Tamer Karadağlı'nın açıklamalarından öne çıkanlar şöyle:
Devlet Tiyatroları Genel Müdürlüğü teklifi geldiğinde neler hissettiniz?
Aslında çok şaşırdım, çünkü benim hiç hayal ettiğim bir şey değildi bu.
Merak edip beni niye seçtiniz diye sordunuz mu?
Sormadım, çünkü ben bu tedrisattan geliyorum. Şu anda Devlet Tiyatrosu’nda olanların yarısından çoğunu tanıyorum. Aynı okullarda okuduklarım var. Genel Müdür Yardımcım, aynı okuldan benim bir sınıf küçüğüm.
Teklifi kabul etmenizde ne etkili oldu?
Bugüne yaptıklarımın ve başarılarımın almış olduğum eğitimin ve disiplinin bir parçası olduğuna inanıyorum. Şayet ben İstanbul’da başarılı ve ünlü olduysam, para kazandıysam bunu almış olduğum tiyatro eğitimi ve disiplinine borçluyum. Bu yüzden bir vefa borcu hissettiğim için teklifi kabul ettim. Eğer bir etki alanım varsa bunu Devlet Tiyatroları ile kullanmak çok akılcı tavır geldi bana.
Ne umdunuz, ne buldunuz?
Bir şey ummadım. Yapılması gereken bir görev var. Doğru ekibi kurduktan sonra sağlam adımlarla ilerlemek gerekiyor. Özel sektörden geliyor olmam beni daha cesur, daha kararlı kılıyor, ama işleyişi, mevzuatı öğrenmek bayağı zamanımı aldı. Bürokrasi karmaşık bir şey! Bir anda adapte olunacak bir şey değil. Ancak şansım da şu, bütün bürokrasi bana çok yardımcı oldu. Bağlı olduklarımız dahil bütün kurumlar, şehir dışına gittiğim zaman belediye başkanları, valiler kucaklarını sonuna kadar açtı. Bu büyük avantaj Devlet Tiyatroları için. Devlet Tiyatroları Türkiye’deki en büyük sanatsal kurum. Özgül ağırlığı fazla, beni tanıyor olmalarının getirdiği bir avantaj da var, o yüzden birçok kapıyı çok rahat açabildik şimdiye kadar. Bakanlığımızın her birimi çok yardımcı oldu. Bakanımız Mehmet Nuri Ersoy, son derece net bir şekilde arkamızda durdu. Aynı şekilde Bakan Yardımcımız Batuhan Mumcu, inanılmaz destek oldu. Ne zaman neye ihtiyacımız varsa hep bir telefon uzakta oldular. Bu çok büyük bir avantaj.
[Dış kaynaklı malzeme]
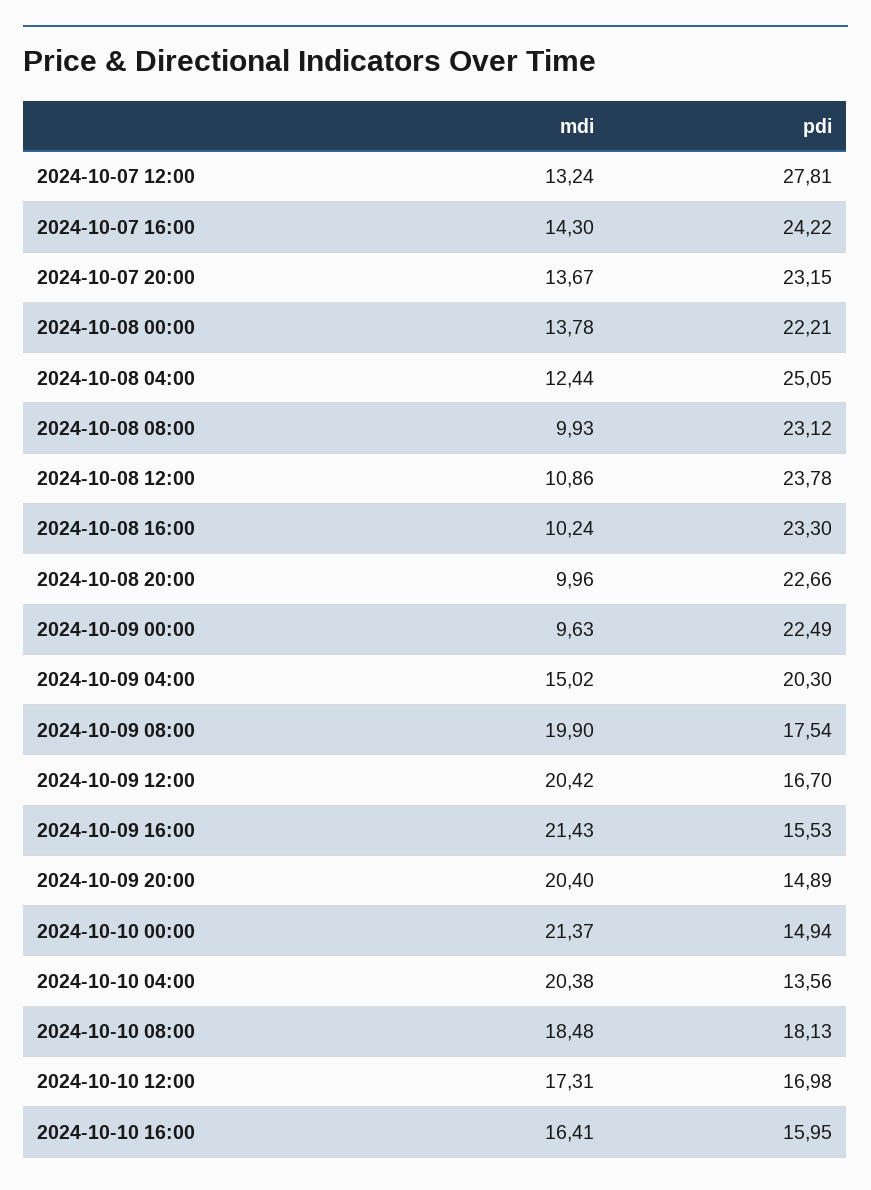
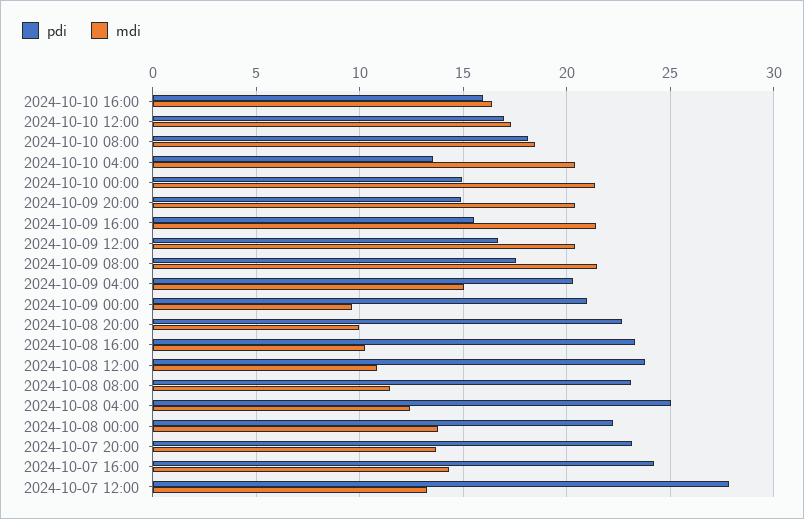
  {
    "mdi": {
      "2024-10-07 12:00": 13.24,
      "2024-10-07 16:00": 14.3,
      "2024-10-07 20:00": 13.67,
      "2024-10-08 00:00": 13.78,
      "2024-10-08 04:00": 12.44,
-     "2024-10-08 08:00": 9.93,
+     "2024-10-08 08:00": 11.5,
      "2024-10-08 12:00": 10.86,
      "2024-10-08 16:00": 10.24,
      "2024-10-08 20:00": 9.96,
      "2024-10-09 00:00": 9.63,
      "2024-10-09 04:00": 15.02,
-     "2024-10-09 08:00": 19.9,
+     "2024-10-09 08:00": 21.5,
      "2024-10-09 12:00": 20.42,
      "2024-10-09 16:00": 21.43,
      "2024-10-09 20:00": 20.4,
      "2024-10-10 00:00": 21.37,
      "2024-10-10 04:00": 20.38,
      "2024-10-10 08:00": 18.48,
      "2024-10-10 12:00": 17.31,
      "2024-10-10 16:00": 16.41
    },
    "pdi": {
      "2024-10-07 12:00": 27.81,
      "2024-10-07 16:00": 24.22,
      "2024-10-07 20:00": 23.15,
      "2024-10-08 00:00": 22.21,
      "2024-10-08 04:00": 25.05,
      "2024-10-08 08:00": 23.12,
      "2024-10-08 12:00": 23.78,
      "2024-10-08 16:00": 23.3,
      "2024-10-08 20:00": 22.66,
-     "2024-10-09 00:00": 22.49,
+     "2024-10-09 00:00": 21,
      "2024-10-09 04:00": 20.3,
      "2024-10-09 08:00": 17.54,
      "2024-10-09 12:00": 16.7,
      "2024-10-09 16:00": 15.53,
      "2024-10-09 20:00": 14.89,
      "2024-10-10 00:00": 14.94,
      "2024-10-10 04:00": 13.56,
      "2024-10-10 08:00": 18.13,
      "2024-10-10 12:00": 16.98,
      "2024-10-10 16:00": 15.95
    }
  }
“İLK İCRAATIM SINAVA GİTMEK OLDU”
Makama oturduktan sonra ilk icraatınız ne oldu?
Sınava gitmek. İlk gün makamda 36 dakika durduktan sonra Ankara’daki İrfan Şahinbaş Sahnesi’ndeki Düzce Devlet Tiyatrosu’nun sınavlara gittim ve iki hafta buraya dönmedim. 650 konservatuvar mezunu genç arasından ihtiyacımız olan 10 sanatçı adayını seçtik.
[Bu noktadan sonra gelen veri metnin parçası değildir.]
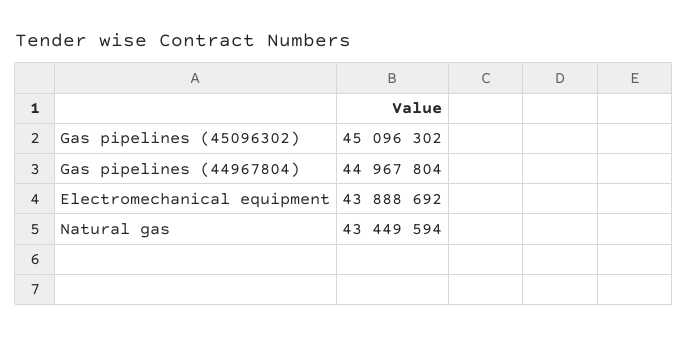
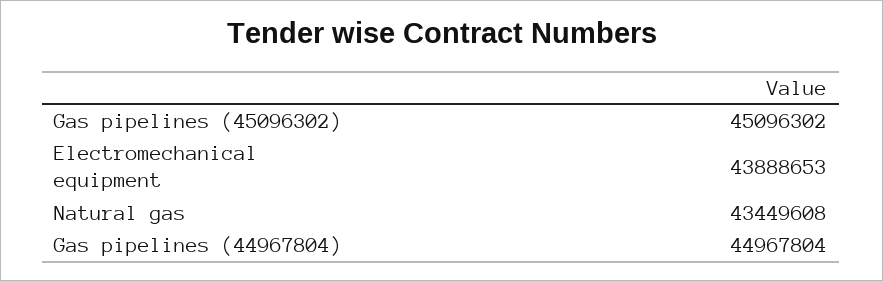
  {
    "Gas pipelines (45096302)": 45096302,
    "Gas pipelines (44967804)": 44967804,
-   "Electromechanical equipment": 43888692,
+   "Electromechanical equipment": 43888653,
-   "Natural gas": 43449594
+   "Natural gas": 43449608
  }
Seyirci sayısının artışında sosyal medya mecralarını önemseyip oyunların afişleri ve teaserlarında yaptığınız yeniliklerin payı var mı?
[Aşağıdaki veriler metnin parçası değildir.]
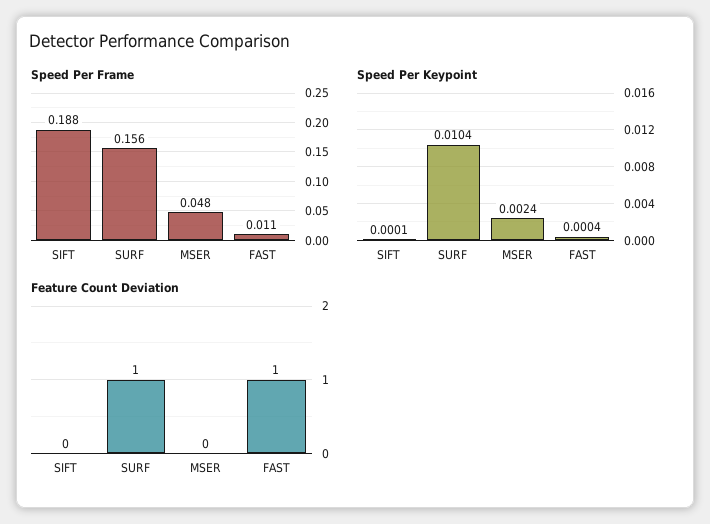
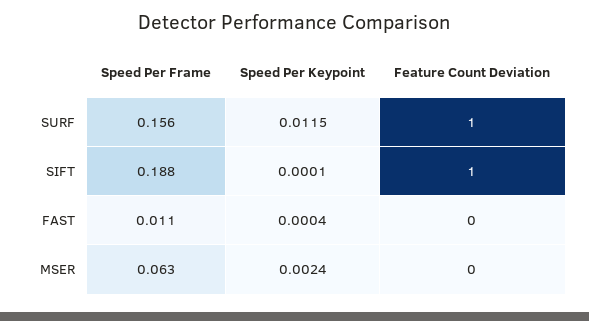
  {
    "Speed Per Frame": {
      "SIFT": 0.188,
      "SURF": 0.156,
-     "MSER": 0.048,
+     "MSER": 0.063,
      "FAST": 0.011
    },
    "Speed Per Keypoint": {
      "SIFT": 0.0001,
-     "SURF": 0.0104,
+     "SURF": 0.0115,
      "MSER": 0.0024,
      "FAST": 0.0004
    },
    "Feature Count Deviation": {
-     "SIFT": 0,
+     "SIFT": 1,
      "SURF": 1,
      "MSER": 0,
-     "FAST": 1
+     "FAST": 0
    }
  }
Etkili olduğuna inanıyorum. Artık iletişim çağındayız o yüzden her mecradan faydalanmak zorundayız. İyi bir şeyi siz vitrine koymazsanız istediğiniz kitleye ulaşamazsınız. O nedenle teaserlar çekmeye ve en vurucu yerlerini sosyal medyada yayınlamaya başladık. Afişlerde de yenilik var. İnsan odaklı gidiyoruz şimdi. Önceden daha farklı bir afiş anlayışı vardı. Her yiğidin farklı bir yoğurt yiyişi vardır, benimki de böyle… Daha insan odaklı, daha renkli, daha çarpıcı ve merak uyandırıcı afişler hazırladık. Açıkçası bu iki yeniliğin de faydasını gördük, seyircimiz arttı.
“8-10 TANE TAKIM ELBİSEM OLDU”
Yıllarca spor giyinen biri için haftanın beş günü takım elbise giyip kravat takmak Tamer Karadağlı’nın ruh halini değiştirdi mi?
İster istemez değiştirdi. Çünkü liseden beri her gün takım giydiğim bir dönem olmamıştı. Bu iş bunu gerektirdiği için mecburum.
O kadar takım elbiseniz var mıydı yoksa yenilerini mi aldınız?
Takım elbiselerim vardı, ama yeni aldıklarımla 8- 10 tane oldu!
25 yıl sonra yeniden Ankara’ya yerleşmek iyi geldi mi?
Bunu çok fazla düşünecek vaktim olmadı. Kızım burada olduğu için 2-3 haftada bir zaten geliyordum. Şimdi Ankara’ya taşındım, ama burada da sürekli kalmıyorum. İstanbul’a gittiğimde tuhaf geliyor. İş görüşmelerini bitirdikten sonra hadi eve gideyim diye Göktürk’e doğru yola çıkacağıma otele dönüyorum. İşte o çok tuhaf geliyor bana. 25 yıl kendi evimde yaşadığım İstanbul’da otelde kalıyorum şimdi. Cumhuriyetin 75. yılında İstanbul’a taşındım. Cumhuriyet’in 100. yılında Ankara’ya geri geldim.